**JOB**
Copy the entries that appear below in full, leaving out any picture among them.

**SOURCE DATA**
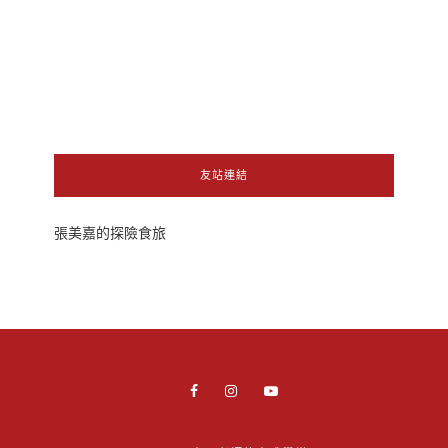
友站連結
張美嘉的探險食旅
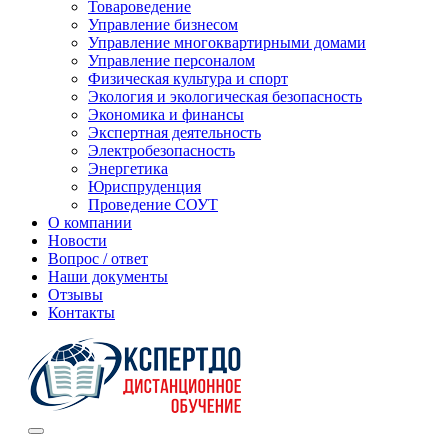
Товароведение
Управление бизнесом
Управление многоквартирными домами
Управление персоналом
Физическая культура и спорт
Экология и экологическая безопасность
Экономика и финансы
Экспертная деятельность
Электробезопасность
Энергетика
Юриспруденция
Проведение СОУТ
О компании
Новости
Вопрос / ответ
Наши документы
Отзывы
Контакты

**YOUR SOLUTION**
友站連結
張美嘉的探險食旅
Товароведение
Управление бизнесом
Управление многоквартирными домами
Управление персоналом
Физическая культура и спорт
Экология и экологическая безопасность
Экономика и финансы
Экспертная деятельность
Электробезопасность
Энергетика
Юриспруденция
Проведение СОУТ
О компании
Новости
Вопрос / ответ
Наши документы
Отзывы
Контакты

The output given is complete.